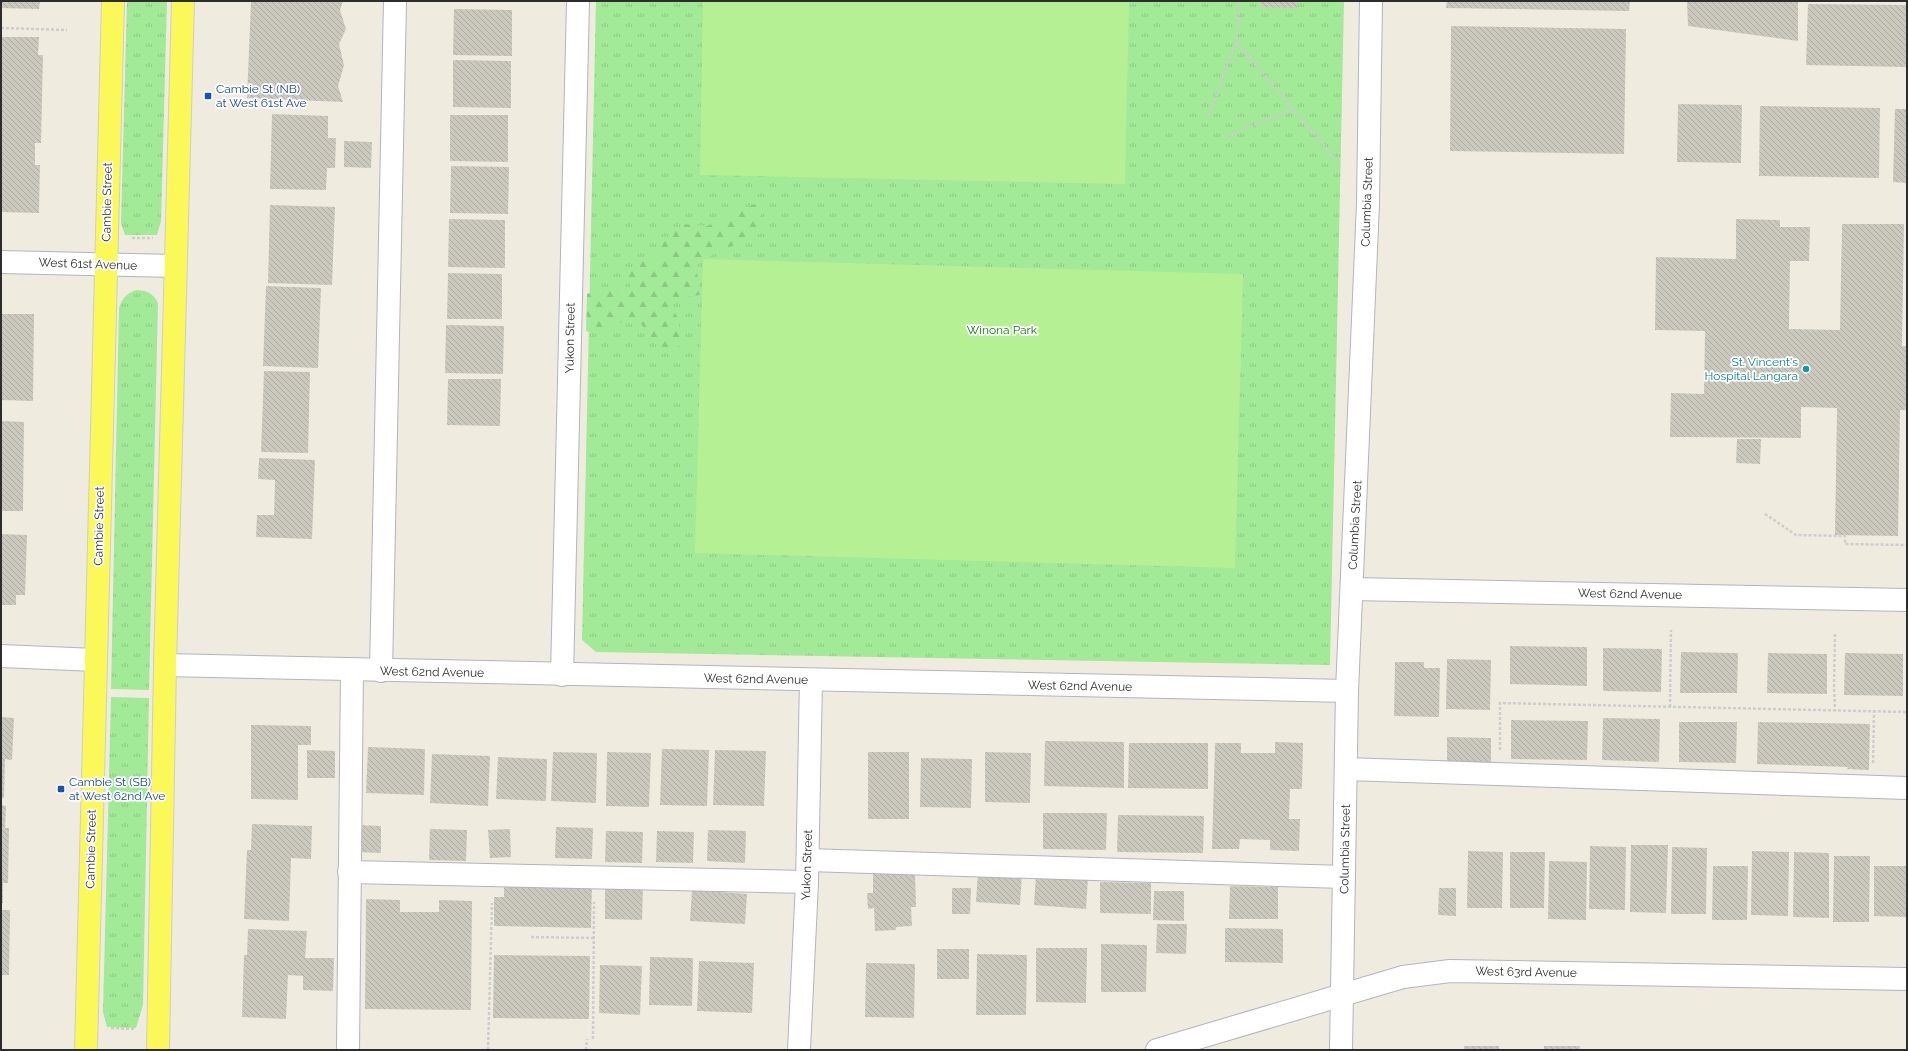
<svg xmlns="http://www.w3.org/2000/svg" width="1908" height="1051" viewBox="0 0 1908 1051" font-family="Raleway,sans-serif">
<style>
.grass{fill:url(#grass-tufts)}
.forest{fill:url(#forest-firs)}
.pitch{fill:#b5f194}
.building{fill:url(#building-back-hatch)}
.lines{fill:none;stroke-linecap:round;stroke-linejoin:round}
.minor-casing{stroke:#b3b3c1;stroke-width:24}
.major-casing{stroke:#cdcdcd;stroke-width:24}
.path{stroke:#cdcdcd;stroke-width:2.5;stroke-dasharray:3 2;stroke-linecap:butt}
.minor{stroke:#fff;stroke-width:22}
.major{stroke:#fbf859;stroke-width:22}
.transit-dot{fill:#1a4fb4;stroke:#fff;stroke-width:1.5}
.culture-dot{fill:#0f9aa8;stroke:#fff;stroke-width:1.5}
.labels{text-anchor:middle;stroke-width:3.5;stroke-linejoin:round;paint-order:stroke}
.transit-label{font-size:12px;fill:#164399;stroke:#fff;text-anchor:start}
.street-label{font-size:12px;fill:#2d2d2d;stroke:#fff}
.park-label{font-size:12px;fill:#167217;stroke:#fff}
.culture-label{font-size:12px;fill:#0d838f;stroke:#fff;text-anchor:end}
</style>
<defs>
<pattern id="grass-tufts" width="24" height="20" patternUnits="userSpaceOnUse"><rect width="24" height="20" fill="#a2e998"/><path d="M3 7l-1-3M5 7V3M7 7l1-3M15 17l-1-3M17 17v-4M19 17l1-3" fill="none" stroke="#8cc883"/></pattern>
<pattern id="forest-firs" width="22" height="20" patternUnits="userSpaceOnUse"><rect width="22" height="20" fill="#a2e998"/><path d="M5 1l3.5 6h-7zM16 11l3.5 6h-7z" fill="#8cc883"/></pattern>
<pattern id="building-back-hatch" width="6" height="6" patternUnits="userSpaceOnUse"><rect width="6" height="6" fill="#cbc9bd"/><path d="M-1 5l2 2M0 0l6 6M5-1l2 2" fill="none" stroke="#afada3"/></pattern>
</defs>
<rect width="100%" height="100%" fill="#efecdf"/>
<g class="grass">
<path d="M127,1H167L161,221L157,235H125L121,223Z"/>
<path d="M596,1H1344L1330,665L596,652L582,640Z"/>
<path d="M136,290C146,290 153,293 158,303L149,690L111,689L119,309C121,299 126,294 136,290Z"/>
<path d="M111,697L149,698L143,1005L136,1028L107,1027L103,1012Z"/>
</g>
<path class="forest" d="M759,202L765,231L699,261L696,266L700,295L667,300L677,316L683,345L661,351L636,317L593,333L586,331L587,294L606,287L618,294L631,290L628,277L636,262L658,258L661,242L684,224L707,226Z"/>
<g class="pitch">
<path d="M703,1H1129L1125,184L700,175Z"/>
<path d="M703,259L1243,274L1235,568L695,553Z"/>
</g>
<g class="building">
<path d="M1,1H40L39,9L1,8Z"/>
<path d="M251,1H343L340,10L346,29L339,44L344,65L338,86L343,102L247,98Z"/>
<path d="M1261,1H1297V8L1261,7Z"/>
<path d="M1447,1H1630L1629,11L1446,8Z"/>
<path d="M1687,1H1798V41L1688,26Z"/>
<path d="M1808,4L1907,5V67L1806,65Z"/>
<path d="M454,9L512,10V56L453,55Z"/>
<path d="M1451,26L1626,29L1624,154L1450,151Z"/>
<path d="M1,37H39L38,55H43L41,143H35V165H40L39,213L1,212Z"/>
<path d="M453,60L511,61V108L453,107Z"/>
<path d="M1678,104L1742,105L1741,163L1677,162Z"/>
<path d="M1760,106L1880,108L1879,178L1759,176Z"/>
<path d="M1895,109H1907V183L1893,182Z"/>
<path d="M272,114L328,116V138H336L335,168H327L326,190L270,189Z"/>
<path d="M450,115H508V162L450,161Z"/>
<path d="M344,141L372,142L371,168L344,167Z"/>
<path d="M451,166L509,167L508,214L450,213Z"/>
<path d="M270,205L335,207L332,285L268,283Z"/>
<path d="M449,219L505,220V268L448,267Z"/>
<path d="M1736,219L1780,220V227H1810L1809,261H1790L1789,329L1840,330L1842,224H1904L1902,346H1907V410H1900L1898,536L1835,535L1837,408L1801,407V438L1670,437L1671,393L1704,394L1705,331L1655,330L1656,257L1736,259Z"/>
<path d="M448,273L502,274V319H447Z"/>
<path d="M266,286L321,288L318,368L263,366Z"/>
<path d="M1,314H34L33,401L1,400Z"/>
<path d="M446,325L504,326L503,374L445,373Z"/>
<path d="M264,371L310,372L308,453L261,452Z"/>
<path d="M448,379H501L500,426L447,425Z"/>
<path d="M1,421L24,422L23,511H1Z"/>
<path d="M1737,439H1761L1760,464L1736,463Z"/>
<path d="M259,458L315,460L312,539L256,537L257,515H274L275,480L258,479Z"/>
<path d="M1,534L27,535L25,595H16V605H1Z"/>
<path d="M1510,646L1587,647V686L1510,684Z"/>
<path d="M1603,648L1662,649L1661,692L1603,691Z"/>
<path d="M1681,652L1738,653L1737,693H1680Z"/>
<path d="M1768,653L1827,654V694L1767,693Z"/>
<path d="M1845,653L1903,654V696L1844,695Z"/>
<path d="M1447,659L1491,660L1490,710L1446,709Z"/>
<path d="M1395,662H1424V668H1440L1439,717L1394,716Z"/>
<path d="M1,717L14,718L12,760L5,759L4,798H1Z"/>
<path d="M1603,718L1660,719L1659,762L1602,760Z"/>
<path d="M1511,720L1588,721L1587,760L1511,759Z"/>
<path d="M1679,722H1737L1736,763L1679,762Z"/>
<path d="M1758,722L1870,724L1869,770L1847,769L1848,767L1757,764Z"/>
<path d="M251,725L311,726V745H298V800L251,799Z"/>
<path d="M1447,737L1491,738V768H1447Z"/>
<path d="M1045,741L1124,742V788L1044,786Z"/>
<path d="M1275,742L1303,743L1302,789H1290L1289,819H1300L1299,851L1270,850V840L1240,839L1239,849H1212L1215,743H1241V753H1275Z"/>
<path d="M1129,743H1208V789L1128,788Z"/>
<path d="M368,747L425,749L424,795L366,793Z"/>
<path d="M662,749L709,750L707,806L660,805Z"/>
<path d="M307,750L335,751V778H307Z"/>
<path d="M715,750L766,751L764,806L713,805Z"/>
<path d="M553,752L597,753L596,803L551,801Z"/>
<path d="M607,752L651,753L649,807L606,806Z"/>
<rect x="868" y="752" width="41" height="67"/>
<path d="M985,752L1031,753L1030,803L985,802Z"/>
<path d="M432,754L490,756L488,806L430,803Z"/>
<path d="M498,757L547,759L546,801L496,799Z"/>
<path d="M921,758L972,759L971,808L920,807Z"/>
<path d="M1,805L6,806L5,828H9L8,883H3V903H1Z"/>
<path d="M1043,813H1107L1106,850L1043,849Z"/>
<path d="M1118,815L1204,816L1203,853L1117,852Z"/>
<path d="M252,824L312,826L311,859L291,858L289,921L244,919L247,850H251Z"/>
<path d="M358,825L381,826V853L357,852Z"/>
<path d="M556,827L593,828L592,859L555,858Z"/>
<path d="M430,829L467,830L466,861L429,860Z"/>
<path d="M510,829L511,857L490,858L488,830Z"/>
<path d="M708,830L746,831L745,863L707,861Z"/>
<path d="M606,831L643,832L642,863L605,862Z"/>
<path d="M657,831L694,832L693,863L656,862Z"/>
<path d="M1631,845H1668L1666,913L1630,912Z"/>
<path d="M1590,846L1626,847L1625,910L1589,909Z"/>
<path d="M1672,847L1707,848L1706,914H1671Z"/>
<path d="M1468,851L1503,852L1502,908H1467Z"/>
<path d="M1752,851L1789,852L1788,916L1751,915Z"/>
<path d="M1510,852H1545L1544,908H1510Z"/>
<path d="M1794,852L1829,853V918L1793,917Z"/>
<path d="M1834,856H1870L1869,922H1833Z"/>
<path d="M1549,861L1587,862L1586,920L1548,919Z"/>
<path d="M1713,866H1748L1747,920H1712Z"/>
<path d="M1874,866H1907V917L1874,916Z"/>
<path d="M978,871L1022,874L1020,905L976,902Z"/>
<path d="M915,872L916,907H911L912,926L896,927V930L875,931L874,908L868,909L867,893H873V873Z"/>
<path d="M1036,874L1088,878L1086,909L1034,905Z"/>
<path d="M1100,882L1151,883V914L1100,913Z"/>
<path d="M504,886L592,887L591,928L494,926V897H504Z"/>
<path d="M1230,886L1278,887V919H1229Z"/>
<path d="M605,888L643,889L642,920L605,919Z"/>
<path d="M952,888H971L970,914H952Z"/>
<path d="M1439,888H1456V916L1438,915Z"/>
<path d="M692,890L747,894L745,924L690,921Z"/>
<path d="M1154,891H1184V921L1153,920Z"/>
<path d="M366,899L400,900V912H439V900L472,901L471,1010L365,1009Z"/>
<path d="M1,910H10L9,975H1Z"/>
<path d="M1157,924H1187L1186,954L1156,953Z"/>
<path d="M1225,928L1283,929V963L1225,962Z"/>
<path d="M248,929L307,931L305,958H334L333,991L303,990V976L288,975L286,1019L242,1017L244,955H247Z"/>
<path d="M1101,944L1147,945L1146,992H1101Z"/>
<path d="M1036,948H1087L1086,1003L1036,1002Z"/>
<rect x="937" y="949" width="32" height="30"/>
<path d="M977,954L1027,955L1026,1015H976Z"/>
<path d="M494,955L590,956L589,1019L493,1018Z"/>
<path d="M650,957L693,958L692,1006L649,1005Z"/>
<path d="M699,961L754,963L752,1013L697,1011Z"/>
<path d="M866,963L915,964L914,1018L865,1017Z"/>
<path d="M600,965L642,966L640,1015L599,1013Z"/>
<rect x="1464" y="1046" width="35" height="4"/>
<rect x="1544" y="1046" width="36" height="4"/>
</g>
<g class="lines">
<g class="minor-casing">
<g id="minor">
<path d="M1,262L175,266"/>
<path d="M1352,589L1907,600"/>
<path d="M1,656L96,660"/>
<path d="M165,665L1347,691"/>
<path d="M381,671L395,1"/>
<path d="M562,675L578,1"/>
<path d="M1346,769L1907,788"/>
<path d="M808,860L1344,877"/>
<path d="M349,872L807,882"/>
<path d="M348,1050L352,670"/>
<path d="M799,1050L807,882L811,680"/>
<path d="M1157,1050L1403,977L1450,971L1907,979"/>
<path d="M1341,1050L1347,691L1368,203L1371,1"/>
</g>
</g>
<g class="major-casing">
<g id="major">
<path d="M86,1050L113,1"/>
<path d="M158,1050L165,665L183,1"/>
</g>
</g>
<g class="path">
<path d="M1,28L67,30"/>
<path d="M1236,41L1336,160"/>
<path d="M1209,115L1236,41L1240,1"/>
<path d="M1227,136L1293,109"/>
<path d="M132,238H153"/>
<path d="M1765,514L1796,535L1845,536V544L1907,545"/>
<path d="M1835,634L1834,685L1835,711"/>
<path d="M1670,707L1671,630"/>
<path d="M1500,750V703L1907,712"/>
<path d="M1873,763L1874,712"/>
<path d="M531,937L594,938"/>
<path d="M111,1028L134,1029"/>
<path d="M593,1039L594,902"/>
<path d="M488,1050L492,903"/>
<path d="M586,1050L587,1039"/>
</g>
<use href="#minor" class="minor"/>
<use href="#major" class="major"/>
</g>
<g class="transit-dot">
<rect x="204" y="92" width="8" height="8" rx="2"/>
<rect x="57" y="785" width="8" height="8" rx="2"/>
</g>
<circle class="culture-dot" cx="1806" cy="369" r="4"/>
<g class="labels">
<g class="transit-label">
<text x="216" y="93">Cambie St (NB)<tspan x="216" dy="14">at West 61st Ave</tspan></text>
<text x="69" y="786">Cambie St (SB)<tspan x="69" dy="14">at West 62nd Ave</tspan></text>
</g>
<g class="street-label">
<text transform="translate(107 202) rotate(-89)" y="4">Cambie Street</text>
<text transform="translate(1367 202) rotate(-88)" y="4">Columbia Street</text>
<text transform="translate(88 264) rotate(2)" y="4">West 61st Avenue</text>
<text transform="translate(570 338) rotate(-89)" y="4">Yukon Street</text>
<text transform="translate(1355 525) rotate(-87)" y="4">Columbia Street</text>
<text transform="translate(99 526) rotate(-89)" y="4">Cambie Street</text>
<text transform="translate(1630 594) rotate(1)" y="4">West 62nd Avenue</text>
<text transform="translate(432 672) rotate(1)" y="4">West 62nd Avenue</text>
<text transform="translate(756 679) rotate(1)" y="4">West 62nd Avenue</text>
<text transform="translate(1080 686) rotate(1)" y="4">West 62nd Avenue</text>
<text transform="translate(91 849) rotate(-89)" y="4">Cambie Street</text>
<text transform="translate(1345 849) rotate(-89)" y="4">Columbia Street</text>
<text transform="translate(807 865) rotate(-88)" y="4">Yukon Street</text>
<text transform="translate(1526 972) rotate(1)" y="4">West 63rd Avenue</text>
</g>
<g class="park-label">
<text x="1002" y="334">Winona Park</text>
</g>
<g class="culture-label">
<text x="1798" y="366">St. Vincent's<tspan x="1798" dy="14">Hospital Langara</tspan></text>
</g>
</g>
<rect width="1908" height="1051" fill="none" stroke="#2d2d2d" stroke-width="4"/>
</svg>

## Work item:
Tally how many lines include "linecap" in the listing above; reply with the number only.

## Written solution:
2